RECORDS FOR THIS TASK —
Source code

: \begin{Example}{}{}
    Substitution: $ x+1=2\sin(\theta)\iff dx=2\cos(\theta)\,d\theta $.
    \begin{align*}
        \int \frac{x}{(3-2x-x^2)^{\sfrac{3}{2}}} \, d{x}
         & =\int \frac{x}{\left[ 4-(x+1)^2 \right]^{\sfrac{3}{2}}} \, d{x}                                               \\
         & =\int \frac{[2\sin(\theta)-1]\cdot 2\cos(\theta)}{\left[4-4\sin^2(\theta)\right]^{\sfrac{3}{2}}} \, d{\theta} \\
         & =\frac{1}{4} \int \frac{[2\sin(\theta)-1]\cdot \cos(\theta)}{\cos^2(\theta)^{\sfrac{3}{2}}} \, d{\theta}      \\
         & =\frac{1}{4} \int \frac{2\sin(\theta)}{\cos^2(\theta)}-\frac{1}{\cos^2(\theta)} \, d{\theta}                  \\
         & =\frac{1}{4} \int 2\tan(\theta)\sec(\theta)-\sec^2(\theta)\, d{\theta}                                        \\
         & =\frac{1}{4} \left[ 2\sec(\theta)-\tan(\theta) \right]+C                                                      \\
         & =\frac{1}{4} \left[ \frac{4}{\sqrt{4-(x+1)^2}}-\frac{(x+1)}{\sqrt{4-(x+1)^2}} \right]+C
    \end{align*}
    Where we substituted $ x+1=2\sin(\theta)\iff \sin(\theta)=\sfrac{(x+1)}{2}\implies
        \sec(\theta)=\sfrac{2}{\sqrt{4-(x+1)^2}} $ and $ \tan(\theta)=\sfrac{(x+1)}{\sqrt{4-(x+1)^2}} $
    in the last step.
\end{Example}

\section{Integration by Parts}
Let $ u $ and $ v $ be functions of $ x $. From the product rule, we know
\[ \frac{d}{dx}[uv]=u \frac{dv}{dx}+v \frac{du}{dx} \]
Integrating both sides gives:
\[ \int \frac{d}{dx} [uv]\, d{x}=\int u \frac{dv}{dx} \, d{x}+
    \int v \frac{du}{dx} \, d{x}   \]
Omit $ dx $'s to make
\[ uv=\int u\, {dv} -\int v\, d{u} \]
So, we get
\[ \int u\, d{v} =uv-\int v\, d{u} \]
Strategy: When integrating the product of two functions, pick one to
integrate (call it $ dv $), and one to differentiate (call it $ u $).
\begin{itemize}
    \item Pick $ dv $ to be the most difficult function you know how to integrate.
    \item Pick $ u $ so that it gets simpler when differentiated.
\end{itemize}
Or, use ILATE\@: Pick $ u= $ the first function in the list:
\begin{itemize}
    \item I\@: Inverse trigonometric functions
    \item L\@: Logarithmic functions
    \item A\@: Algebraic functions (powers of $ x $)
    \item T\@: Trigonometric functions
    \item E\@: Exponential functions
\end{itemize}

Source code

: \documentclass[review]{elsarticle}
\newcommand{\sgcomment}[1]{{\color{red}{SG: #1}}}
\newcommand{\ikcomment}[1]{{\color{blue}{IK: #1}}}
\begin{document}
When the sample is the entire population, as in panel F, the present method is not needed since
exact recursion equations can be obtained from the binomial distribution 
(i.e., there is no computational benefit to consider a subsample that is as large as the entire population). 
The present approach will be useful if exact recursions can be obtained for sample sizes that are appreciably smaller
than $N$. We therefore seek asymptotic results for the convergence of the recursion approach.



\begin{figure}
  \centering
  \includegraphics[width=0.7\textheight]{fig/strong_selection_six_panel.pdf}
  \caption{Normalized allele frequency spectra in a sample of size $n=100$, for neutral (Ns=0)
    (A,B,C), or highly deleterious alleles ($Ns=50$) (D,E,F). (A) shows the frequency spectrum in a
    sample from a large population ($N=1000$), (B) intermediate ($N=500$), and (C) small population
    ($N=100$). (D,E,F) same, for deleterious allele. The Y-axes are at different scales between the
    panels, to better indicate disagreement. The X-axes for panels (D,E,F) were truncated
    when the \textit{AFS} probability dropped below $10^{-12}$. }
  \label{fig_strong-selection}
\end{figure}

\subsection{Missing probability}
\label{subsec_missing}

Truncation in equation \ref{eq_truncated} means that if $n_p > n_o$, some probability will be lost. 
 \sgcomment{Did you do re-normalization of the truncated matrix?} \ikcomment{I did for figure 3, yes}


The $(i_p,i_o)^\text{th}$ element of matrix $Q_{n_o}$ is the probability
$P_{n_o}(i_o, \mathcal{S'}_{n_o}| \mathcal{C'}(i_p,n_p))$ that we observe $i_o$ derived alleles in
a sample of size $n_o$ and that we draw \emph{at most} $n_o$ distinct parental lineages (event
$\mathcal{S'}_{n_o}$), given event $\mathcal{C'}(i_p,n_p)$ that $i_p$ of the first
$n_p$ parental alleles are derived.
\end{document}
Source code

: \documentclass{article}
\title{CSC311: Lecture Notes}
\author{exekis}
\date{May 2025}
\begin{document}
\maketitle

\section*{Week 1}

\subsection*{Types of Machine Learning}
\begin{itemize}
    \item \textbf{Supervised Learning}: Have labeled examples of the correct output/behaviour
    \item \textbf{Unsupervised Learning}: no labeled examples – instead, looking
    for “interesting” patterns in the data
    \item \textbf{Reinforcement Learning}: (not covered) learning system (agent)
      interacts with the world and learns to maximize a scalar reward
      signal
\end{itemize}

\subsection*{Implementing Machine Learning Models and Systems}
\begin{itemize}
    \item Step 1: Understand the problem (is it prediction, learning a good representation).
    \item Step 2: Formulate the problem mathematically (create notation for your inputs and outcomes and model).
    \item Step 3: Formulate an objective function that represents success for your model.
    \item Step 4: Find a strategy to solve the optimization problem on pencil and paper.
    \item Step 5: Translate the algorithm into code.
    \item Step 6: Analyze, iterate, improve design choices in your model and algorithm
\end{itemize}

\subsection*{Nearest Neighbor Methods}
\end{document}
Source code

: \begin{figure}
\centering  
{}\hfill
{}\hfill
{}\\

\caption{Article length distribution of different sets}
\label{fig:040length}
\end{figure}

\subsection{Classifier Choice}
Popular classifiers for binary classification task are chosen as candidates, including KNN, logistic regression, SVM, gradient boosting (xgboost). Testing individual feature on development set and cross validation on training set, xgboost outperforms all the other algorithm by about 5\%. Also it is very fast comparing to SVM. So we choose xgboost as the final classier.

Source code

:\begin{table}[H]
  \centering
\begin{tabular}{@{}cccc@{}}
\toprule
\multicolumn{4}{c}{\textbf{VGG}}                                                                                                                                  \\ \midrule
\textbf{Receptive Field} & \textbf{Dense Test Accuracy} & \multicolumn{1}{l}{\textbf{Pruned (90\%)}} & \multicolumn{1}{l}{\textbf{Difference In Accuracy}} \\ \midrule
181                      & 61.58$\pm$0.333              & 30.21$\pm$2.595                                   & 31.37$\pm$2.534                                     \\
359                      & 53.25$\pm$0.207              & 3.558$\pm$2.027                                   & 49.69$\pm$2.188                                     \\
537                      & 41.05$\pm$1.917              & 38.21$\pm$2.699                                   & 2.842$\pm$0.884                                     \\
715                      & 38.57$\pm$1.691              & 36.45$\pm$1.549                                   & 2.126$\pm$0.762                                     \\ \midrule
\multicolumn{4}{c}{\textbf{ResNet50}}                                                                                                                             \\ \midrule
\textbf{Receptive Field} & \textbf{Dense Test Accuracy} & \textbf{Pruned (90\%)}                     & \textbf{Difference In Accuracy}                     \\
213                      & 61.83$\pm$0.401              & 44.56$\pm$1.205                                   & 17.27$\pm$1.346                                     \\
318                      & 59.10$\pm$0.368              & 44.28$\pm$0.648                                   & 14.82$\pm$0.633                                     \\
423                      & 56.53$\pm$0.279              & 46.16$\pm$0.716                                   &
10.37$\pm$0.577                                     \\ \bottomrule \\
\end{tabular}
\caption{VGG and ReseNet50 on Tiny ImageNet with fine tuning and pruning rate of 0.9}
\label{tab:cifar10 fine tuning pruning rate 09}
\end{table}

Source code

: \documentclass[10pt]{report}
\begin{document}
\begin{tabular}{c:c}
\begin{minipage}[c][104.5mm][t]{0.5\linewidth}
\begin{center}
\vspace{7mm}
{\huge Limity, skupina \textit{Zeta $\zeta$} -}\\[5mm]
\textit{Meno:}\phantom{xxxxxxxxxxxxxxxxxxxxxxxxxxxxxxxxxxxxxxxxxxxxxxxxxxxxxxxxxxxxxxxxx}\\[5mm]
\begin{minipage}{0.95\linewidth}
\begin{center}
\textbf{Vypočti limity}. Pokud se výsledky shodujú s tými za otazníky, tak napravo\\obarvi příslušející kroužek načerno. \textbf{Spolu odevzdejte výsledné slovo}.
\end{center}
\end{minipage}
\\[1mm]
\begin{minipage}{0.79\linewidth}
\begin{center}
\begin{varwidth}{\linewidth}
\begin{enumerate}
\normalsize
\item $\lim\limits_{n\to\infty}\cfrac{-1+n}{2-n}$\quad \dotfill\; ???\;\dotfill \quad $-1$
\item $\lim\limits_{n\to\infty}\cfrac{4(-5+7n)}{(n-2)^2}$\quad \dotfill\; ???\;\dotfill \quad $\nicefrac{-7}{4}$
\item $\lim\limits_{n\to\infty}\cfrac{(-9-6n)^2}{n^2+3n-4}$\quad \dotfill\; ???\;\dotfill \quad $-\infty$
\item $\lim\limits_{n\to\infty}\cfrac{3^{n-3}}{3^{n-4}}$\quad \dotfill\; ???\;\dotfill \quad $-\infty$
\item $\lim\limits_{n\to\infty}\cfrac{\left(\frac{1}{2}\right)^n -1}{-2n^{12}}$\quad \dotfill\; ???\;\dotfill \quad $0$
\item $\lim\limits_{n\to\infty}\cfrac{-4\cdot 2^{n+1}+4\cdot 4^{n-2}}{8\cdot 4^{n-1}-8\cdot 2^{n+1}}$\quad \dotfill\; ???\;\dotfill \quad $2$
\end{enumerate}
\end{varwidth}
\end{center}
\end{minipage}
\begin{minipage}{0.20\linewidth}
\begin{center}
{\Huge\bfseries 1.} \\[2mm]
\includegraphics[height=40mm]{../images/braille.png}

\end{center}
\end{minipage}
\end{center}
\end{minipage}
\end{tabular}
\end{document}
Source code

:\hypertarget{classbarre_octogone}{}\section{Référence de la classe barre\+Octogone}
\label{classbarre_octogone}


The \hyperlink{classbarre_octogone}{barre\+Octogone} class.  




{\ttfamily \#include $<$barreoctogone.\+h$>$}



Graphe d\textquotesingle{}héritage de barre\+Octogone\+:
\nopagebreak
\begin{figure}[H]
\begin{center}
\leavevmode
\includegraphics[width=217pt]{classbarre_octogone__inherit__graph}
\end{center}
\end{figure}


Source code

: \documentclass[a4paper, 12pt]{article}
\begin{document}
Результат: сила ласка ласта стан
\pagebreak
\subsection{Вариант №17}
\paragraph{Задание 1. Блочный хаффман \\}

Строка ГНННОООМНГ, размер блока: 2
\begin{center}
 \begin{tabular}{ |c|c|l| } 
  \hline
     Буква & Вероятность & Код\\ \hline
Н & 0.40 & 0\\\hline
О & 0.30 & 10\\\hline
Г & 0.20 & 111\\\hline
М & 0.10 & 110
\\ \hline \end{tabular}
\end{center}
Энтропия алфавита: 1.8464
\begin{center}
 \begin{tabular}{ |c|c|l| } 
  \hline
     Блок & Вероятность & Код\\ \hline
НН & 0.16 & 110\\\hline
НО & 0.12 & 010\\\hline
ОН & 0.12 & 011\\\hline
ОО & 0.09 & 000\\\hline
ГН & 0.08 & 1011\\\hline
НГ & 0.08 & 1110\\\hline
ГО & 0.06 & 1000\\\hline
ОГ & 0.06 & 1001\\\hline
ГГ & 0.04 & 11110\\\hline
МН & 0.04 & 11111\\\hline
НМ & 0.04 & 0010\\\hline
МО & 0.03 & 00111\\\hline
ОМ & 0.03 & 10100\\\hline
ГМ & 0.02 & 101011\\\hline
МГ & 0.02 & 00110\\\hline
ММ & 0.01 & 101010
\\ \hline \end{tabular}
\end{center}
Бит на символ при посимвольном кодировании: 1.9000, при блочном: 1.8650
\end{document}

ABOUT THIS EXERCISE — Please copy the lines in the records above between the one holding "Энтропия алфавита: 1.8464" and the one holding "ГМ & 0.02 & 101011\\\hline", inclusive, exactly and with no other line.

ANSWER TO THIS PROBLEM —
Энтропия алфавита: 1.8464
\begin{center}
 \begin{tabular}{ |c|c|l| } 
  \hline
     Блок & Вероятность & Код\\ \hline
НН & 0.16 & 110\\\hline
НО & 0.12 & 010\\\hline
ОН & 0.12 & 011\\\hline
ОО & 0.09 & 000\\\hline
ГН & 0.08 & 1011\\\hline
НГ & 0.08 & 1110\\\hline
ГО & 0.06 & 1000\\\hline
ОГ & 0.06 & 1001\\\hline
ГГ & 0.04 & 11110\\\hline
МН & 0.04 & 11111\\\hline
НМ & 0.04 & 0010\\\hline
МО & 0.03 & 00111\\\hline
ОМ & 0.03 & 10100\\\hline
ГМ & 0.02 & 101011\\\hline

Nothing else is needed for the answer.